THE TASK:
Copy out the text of each row below character for character, keeping every line break.

= = = = = = =

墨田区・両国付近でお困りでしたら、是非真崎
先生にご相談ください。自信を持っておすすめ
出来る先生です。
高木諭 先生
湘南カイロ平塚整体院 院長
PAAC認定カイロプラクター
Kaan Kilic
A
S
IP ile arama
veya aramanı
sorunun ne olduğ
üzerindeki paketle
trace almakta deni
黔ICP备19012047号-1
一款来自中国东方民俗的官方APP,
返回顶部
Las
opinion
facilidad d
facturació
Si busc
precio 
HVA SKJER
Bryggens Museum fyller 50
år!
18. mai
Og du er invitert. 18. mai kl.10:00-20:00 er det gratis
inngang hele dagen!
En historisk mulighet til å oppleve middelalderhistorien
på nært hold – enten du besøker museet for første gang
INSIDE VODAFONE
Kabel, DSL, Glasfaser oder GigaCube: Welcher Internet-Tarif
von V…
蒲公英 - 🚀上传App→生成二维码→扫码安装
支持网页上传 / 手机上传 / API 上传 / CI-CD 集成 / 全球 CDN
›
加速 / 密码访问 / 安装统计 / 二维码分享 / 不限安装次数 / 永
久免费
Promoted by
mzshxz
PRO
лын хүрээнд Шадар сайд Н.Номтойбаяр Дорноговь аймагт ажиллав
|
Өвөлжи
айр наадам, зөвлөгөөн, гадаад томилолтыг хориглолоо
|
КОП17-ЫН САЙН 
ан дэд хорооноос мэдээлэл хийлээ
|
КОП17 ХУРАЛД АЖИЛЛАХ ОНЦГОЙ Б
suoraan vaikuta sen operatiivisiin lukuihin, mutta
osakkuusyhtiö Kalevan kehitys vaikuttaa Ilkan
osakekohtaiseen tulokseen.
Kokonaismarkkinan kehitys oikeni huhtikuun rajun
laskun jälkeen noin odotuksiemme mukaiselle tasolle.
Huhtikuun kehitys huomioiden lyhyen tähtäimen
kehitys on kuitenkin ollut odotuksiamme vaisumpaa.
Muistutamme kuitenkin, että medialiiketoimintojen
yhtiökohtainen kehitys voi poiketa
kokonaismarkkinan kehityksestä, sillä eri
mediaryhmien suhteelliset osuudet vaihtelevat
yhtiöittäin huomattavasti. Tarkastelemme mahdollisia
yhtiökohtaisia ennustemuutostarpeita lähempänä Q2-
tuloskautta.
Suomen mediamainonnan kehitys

= = = = = = =

SOLUTION TO THIS TASK:
墨田区・両国付近でお困りでしたら、是非真崎
先生にご相談ください。自信を持っておすすめ
出来る先生です。
高木諭 先生
湘南カイロ平塚整体院 院長
PAAC認定カイロプラクター
Kaan Kilic
A
S
IP ile arama
veya aramanı
sorunun ne olduğ
üzerindeki paketle
trace almakta deni
黔ICP备19012047号-1
一款来自中国东方民俗的官方APP,
返回顶部
Las
opinion
facilidad d
facturació
Si busc
precio 
HVA SKJER
Bryggens Museum fyller 50
år!
18. mai
Og du er invitert. 18. mai kl.10:00-20:00 er det gratis
inngang hele dagen!
En historisk mulighet til å oppleve middelalderhistorien
på nært hold – enten du besøker museet for første gang
INSIDE VODAFONE
Kabel, DSL, Glasfaser oder GigaCube: Welcher Internet-Tarif
von V…
蒲公英 - 🚀上传App→生成二维码→扫码安装
支持网页上传 / 手机上传 / API 上传 / CI-CD 集成 / 全球 CDN
›
加速 / 密码访问 / 安装统计 / 二维码分享 / 不限安装次数 / 永
久免费
Promoted by
mzshxz
PRO
лын хүрээнд Шадар сайд Н.Номтойбаяр Дорноговь аймагт ажиллав
|
Өвөлжи
айр наадам, зөвлөгөөн, гадаад томилолтыг хориглолоо
|
КОП17-ЫН САЙН 
ан дэд хорооноос мэдээлэл хийлээ
|
КОП17 ХУРАЛД АЖИЛЛАХ ОНЦГОЙ Б
suoraan vaikuta sen operatiivisiin lukuihin, mutta
osakkuusyhtiö Kalevan kehitys vaikuttaa Ilkan
osakekohtaiseen tulokseen.
Kokonaismarkkinan kehitys oikeni huhtikuun rajun
laskun jälkeen noin odotuksiemme mukaiselle tasolle.
Huhtikuun kehitys huomioiden lyhyen tähtäimen
kehitys on kuitenkin ollut odotuksiamme vaisumpaa.
Muistutamme kuitenkin, että medialiiketoimintojen
yhtiökohtainen kehitys voi poiketa
kokonaismarkkinan kehityksestä, sillä eri
mediaryhmien suhteelliset osuudet vaihtelevat
yhtiöittäin huomattavasti. Tarkastelemme mahdollisia
yhtiökohtaisia ennustemuutostarpeita lähempänä Q2-
tuloskautta.
Suomen mediamainonnan kehitys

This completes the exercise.